═════ THE DATA

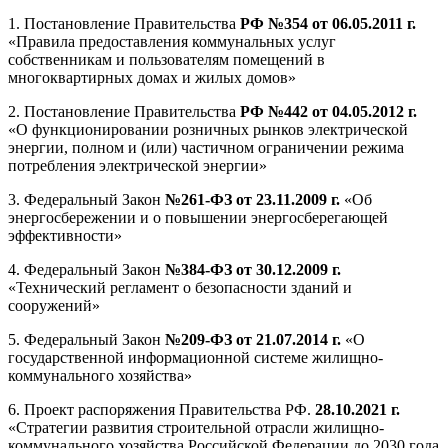
1. Постановление Правительства
РФ №354 от 06.05.2011 г.
«Правила предоставления коммунальных услуг
собственникам и пользователям помещений в
многоквартирных домах и жилых домов»
2. Постановление Правительства
РФ №442 от 04.05.2012 г.
«О функционировании розничных рынков электрической
энергии, полном и (или) частичном ограничении режима
потребления электрической энергии»
3. Федеральный Закон
№261-ФЗ от 23.11.2009 г.
«Об
энергосбережении и о повышении энергосберегающей
эффективности»
4. Федеральный Закон
№384-ФЗ от 30.12.2009 г.
«Технический регламент о безопасности зданий и
сооружений»
5. Федеральный Закон
№209-ФЗ от 21.07.2014 г.
«О
государственной информационной системе жилищно-
коммунального хозяйства»
6. Проект распоряжения Правительства РФ.
28.10.2021 г.
«Стратегии развития строительной отрасли жилищно-
коммунального хозяйства Российской Федерации до 2030 года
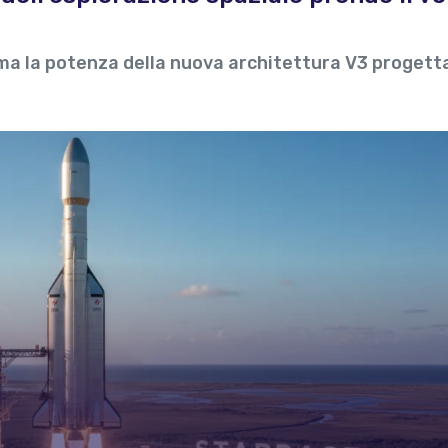
ma la potenza della nuova architettura V3 progett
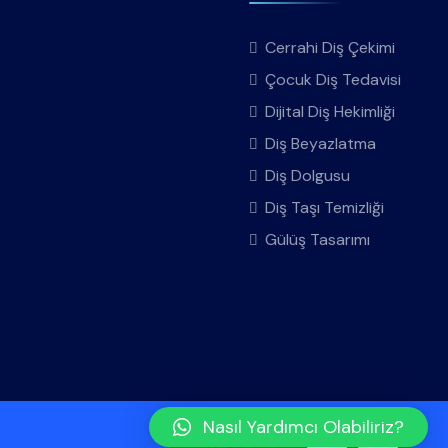
Cerrahi Diş Çekimi
Çocuk Diş Tedavisi
Dijital Diş Hekimliği
Diş Beyazlatma
Diş Dolgusu
Diş Taşı Temizliği
Gülüş Tasarımı
Nasıl Yardımcı Olabiliriz?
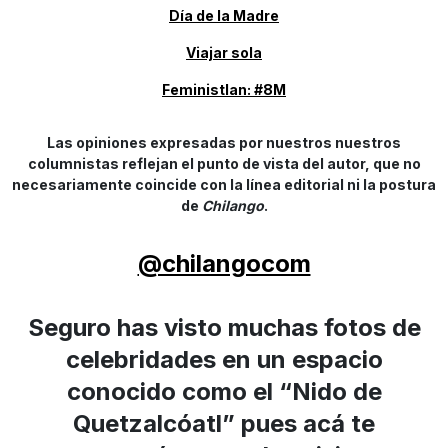
Día de la Madre
Viajar sola
Feministlan: #8M
Las opiniones expresadas por nuestros nuestros
columnistas reflejan el punto de vista del autor, que no
necesariamente coincide con la línea editorial ni la postura
de
Chilango
.
@chilangocom
Seguro has visto muchas fotos de
celebridades en un espacio
conocido como el “Nido de
Quetzalcóatl” pues acá te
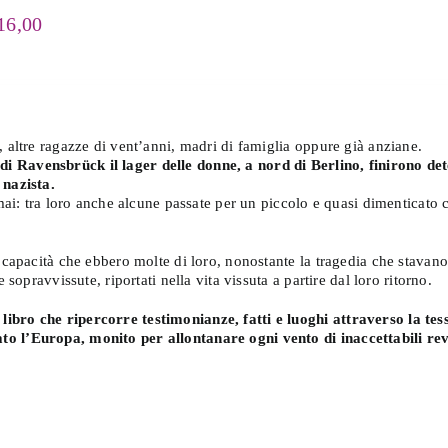
avensbrück
Fascia
16,00
antità
di
prezzo:
da
€ 2,99
a
, altre ragazze di vent’anni, madri di famiglia oppure già anziane.
€ 16,00
 Ravensbrück il lager delle donne, a nord di Berlino, finirono dete
 nazista.
 mai: tra loro anche alcune passate per un piccolo e quasi dimenticato
 capacità che ebbero molte di loro, nonostante la tragedia che stavano 
 sopravvissute, riportati nella vita vissuta a partire dal loro ritorno.
libro che ripercorre testimonianze, fatti e luoghi attraverso la te
to l’Europa, monito per allontanare ogni vento di inaccettabili re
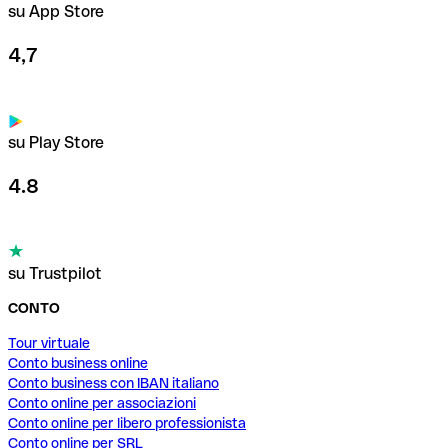
su App Store
4,7
su Play Store
4.8
su Trustpilot
CONTO
Tour virtuale
Conto business online
Conto business con IBAN italiano
Conto online per associazioni
Conto online per libero professionista
Conto online per SRL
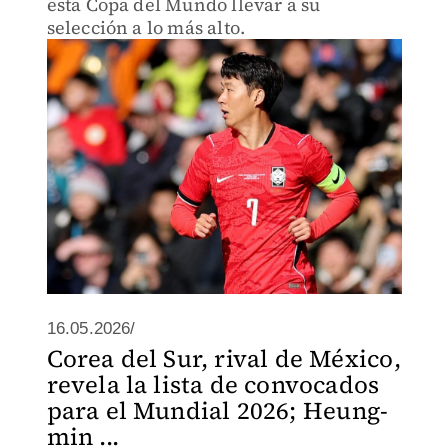
esta Copa del Mundo llevar a su
selección a lo más alto.
16.05.2026/
Corea del Sur, rival de México,
revela la lista de convocados
para el Mundial 2026; Heung-
min ...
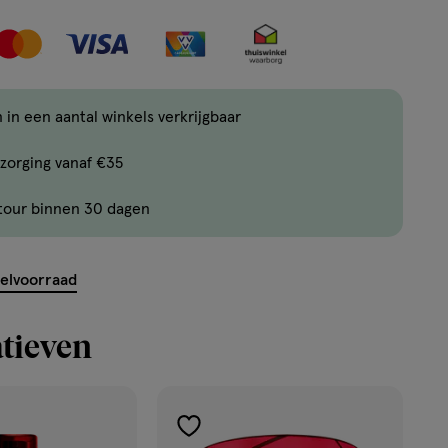
aantal
aan
met
verlanglijs
één
,
Bijna
 in een aantal winkels verkrijgbaar
uitverkocht!
zorging vanaf €35
Er
zijn
tour binnen 30 dagen
nog
ent.querySelector('.c-
maar
7
kelvoorraad
producten
op
tieven
voorraad.
toevoegen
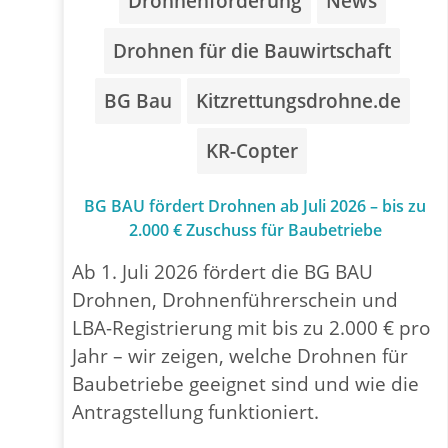
Drohnenförderung
News
Drohnen für die Bauwirtschaft
BG Bau
Kitzrettungsdrohne.de
KR-Copter
BG BAU fördert Drohnen ab Juli 2026 – bis zu
2.000 € Zuschuss für Baubetriebe
Ab 1. Juli 2026 fördert die BG BAU
Drohnen, Drohnenführerschein und
LBA-Registrierung mit bis zu 2.000 € pro
Jahr – wir zeigen, welche Drohnen für
Baubetriebe geeignet sind und wie die
Antragstellung funktioniert.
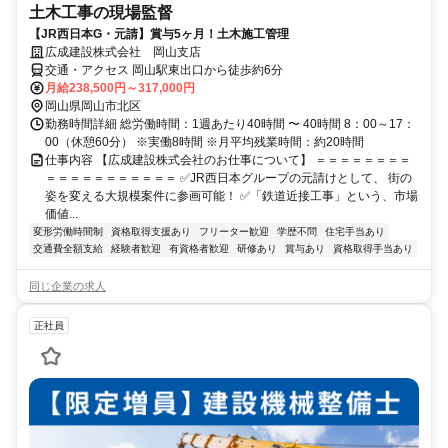
土木工事の現場監督
【JR西日本G・元請】賞与5ヶ月！土木施工管理
広成建設株式会社 岡山支店
交通・アクセス 岡山駅東出口から徒歩約6分
月給238,500円～317,000円
岡山県岡山市北区
勤務時間詳細 総労働時間：1週あたり40時間 〜 40時間 8：00～17：
00（休憩60分） ※実働8時間 ※月平均残業時間：約20時間
仕事内容 【広成建設株式会社のお仕事について】 ＝＝＝＝＝＝＝＝
＝＝＝＝＝＝＝＝＝＝＝ ✅JR西日本グループの元請けとして、 街の
姿を変える大規模案件に参画可能！ ✅「鉄道近接工事」という、市場
価値...
変形労働時間制
資格取得支援あり
フリーター歓迎
学歴不問
住宅手当あり
交通費全額支給
経験者歓迎
有資格者歓迎
研修あり
賞与あり
資格取得手当あり
同じ企業の求人
正社員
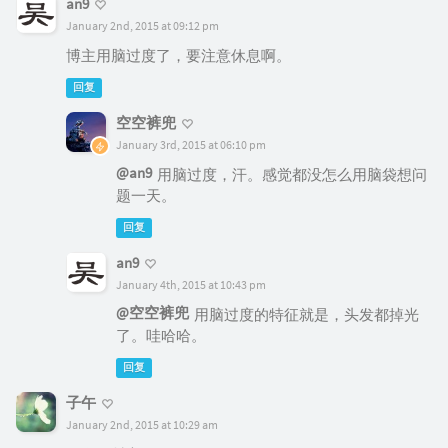
an9
January 2nd, 2015 at 09:12 pm
博主用脑过度了，要注意休息啊。
回复
空空裤兜
January 3rd, 2015 at 06:10 pm
@an9
用脑过度，汗。感觉都没怎么用脑袋想问
题一天。
回复
an9
January 4th, 2015 at 10:43 pm
@空空裤兜
用脑过度的特征就是，头发都掉光
了。哇哈哈。
回复
子午
January 2nd, 2015 at 10:29 am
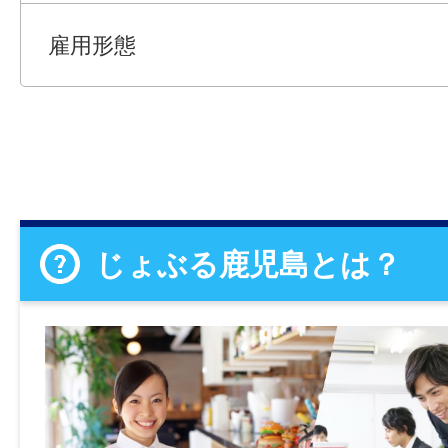
雇用形態
じょぶる鹿児島とは？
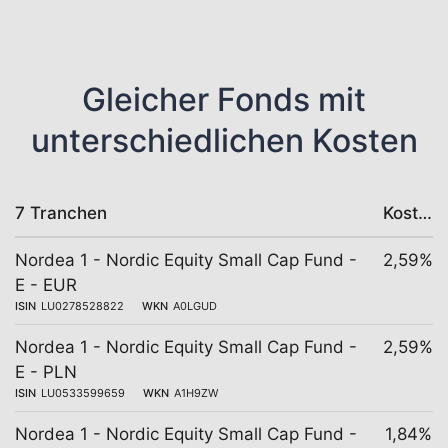
Gleicher Fonds mit
unterschiedlichen Kosten
7 Tranchen
Kosten
Nordea 1 - Nordic Equity Small Cap Fund -
2,59%
E - EUR
ISIN
LU0278528822
WKN
A0LGUD
Nordea 1 - Nordic Equity Small Cap Fund -
2,59%
E - PLN
ISIN
LU0533599659
WKN
A1H9ZW
Nordea 1 - Nordic Equity Small Cap Fund -
1,84%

══════════

Edit the text of every row above by replacing "Федеральный Закон" with "Федеральный закон" and leaving everything else unchanged. Give only the text, without the pictures.

* _ANSWER BOX_:
1. Постановление Правительства
РФ №354 от 06.05.2011 г.
«Правила предоставления коммунальных услуг
собственникам и пользователям помещений в
многоквартирных домах и жилых домов»
2. Постановление Правительства
РФ №442 от 04.05.2012 г.
«О функционировании розничных рынков электрической
энергии, полном и (или) частичном ограничении режима
потребления электрической энергии»
3. Федеральный закон
№261-ФЗ от 23.11.2009 г.
«Об
энергосбережении и о повышении энергосберегающей
эффективности»
4. Федеральный закон
№384-ФЗ от 30.12.2009 г.
«Технический регламент о безопасности зданий и
сооружений»
5. Федеральный закон
№209-ФЗ от 21.07.2014 г.
«О
государственной информационной системе жилищно-
коммунального хозяйства»
6. Проект распоряжения Правительства РФ.
28.10.2021 г.
«Стратегии развития строительной отрасли жилищно-
коммунального хозяйства Российской Федерации до 2030 года
ma la potenza della nuova architettura V3 progett
Cerrahi Diş Çekimi
Çocuk Diş Tedavisi
Dijital Diş Hekimliği
Diş Beyazlatma
Diş Dolgusu
Diş Taşı Temizliği
Gülüş Tasarımı
Nasıl Yardımcı Olabiliriz?
Día de la Madre
Viajar sola
Feministlan: #8M
Las opiniones expresadas por nuestros nuestros
columnistas reflejan el punto de vista del autor, que no
necesariamente coincide con la línea editorial ni la postura
de
Chilango
.
@chilangocom
Seguro has visto muchas fotos de
celebridades en un espacio
conocido como el “Nido de
Quetzalcóatl” pues acá te
avensbrück
Fascia
16,00
antità
di
prezzo:
da
€ 2,99
a
, altre ragazze di vent’anni, madri di famiglia oppure già anziane.
€ 16,00
 Ravensbrück il lager delle donne, a nord di Berlino, finirono dete
 nazista.
 mai: tra loro anche alcune passate per un piccolo e quasi dimenticato
 capacità che ebbero molte di loro, nonostante la tragedia che stavano 
 sopravvissute, riportati nella vita vissuta a partire dal loro ritorno.
libro che ripercorre testimonianze, fatti e luoghi attraverso la te
to l’Europa, monito per allontanare ogni vento di inaccettabili re
su App Store
4,7
su Play Store
4.8
su Trustpilot
CONTO
Tour virtuale
Conto business online
Conto business con IBAN italiano
Conto online per associazioni
Conto online per libero professionista
Conto online per SRL
esta Copa del Mundo llevar a su
selección a lo más alto.
16.05.2026/
Corea del Sur, rival de México,
revela la lista de convocados
para el Mundial 2026; Heung-
min ...
aantal
aan
met
verlanglijs
één
,
Bijna
 in een aantal winkels verkrijgbaar
uitverkocht!
zorging vanaf €35
Er
zijn
tour binnen 30 dagen
nog
ent.querySelector('.c-
maar
7
kelvoorraad
producten
op
tieven
voorraad.
toevoegen
Drohnenförderung
News
Drohnen für die Bauwirtschaft
BG Bau
Kitzrettungsdrohne.de
KR-Copter
BG BAU fördert Drohnen ab Juli 2026 – bis zu
2.000 € Zuschuss für Baubetriebe
Ab 1. Juli 2026 fördert die BG BAU
Drohnen, Drohnenführerschein und
LBA-Registrierung mit bis zu 2.000 € pro
Jahr – wir zeigen, welche Drohnen für
Baubetriebe geeignet sind und wie die
Antragstellung funktioniert.
土木工事の現場監督
【JR西日本G・元請】賞与5ヶ月！土木施工管理
広成建設株式会社 岡山支店
交通・アクセス 岡山駅東出口から徒歩約6分
月給238,500円～317,000円
岡山県岡山市北区
勤務時間詳細 総労働時間：1週あたり40時間 〜 40時間 8：00～17：
00（休憩60分） ※実働8時間 ※月平均残業時間：約20時間
仕事内容 【広成建設株式会社のお仕事について】 ＝＝＝＝＝＝＝＝
＝＝＝＝＝＝＝＝＝＝＝ ✅JR西日本グループの元請けとして、 街の
姿を変える大規模案件に参画可能！ ✅「鉄道近接工事」という、市場
価値...
変形労働時間制
資格取得支援あり
フリーター歓迎
学歴不問
住宅手当あり
交通費全額支給
経験者歓迎
有資格者歓迎
研修あり
賞与あり
資格取得手当あり
同じ企業の求人
正社員
an9
January 2nd, 2015 at 09:12 pm
博主用脑过度了，要注意休息啊。
回复
空空裤兜
January 3rd, 2015 at 06:10 pm
@an9
用脑过度，汗。感觉都没怎么用脑袋想问
题一天。
回复
an9
January 4th, 2015 at 10:43 pm
@空空裤兜
用脑过度的特征就是，头发都掉光
了。哇哈哈。
回复
子午
January 2nd, 2015 at 10:29 am
雇用形態
じょぶる鹿児島とは？
Gleicher Fonds mit
unterschiedlichen Kosten
7 Tranchen
Kosten
Nordea 1 - Nordic Equity Small Cap Fund -
2,59%
E - EUR
ISIN
LU0278528822
WKN
A0LGUD
Nordea 1 - Nordic Equity Small Cap Fund -
2,59%
E - PLN
ISIN
LU0533599659
WKN
A1H9ZW
Nordea 1 - Nordic Equity Small Cap Fund -
1,84%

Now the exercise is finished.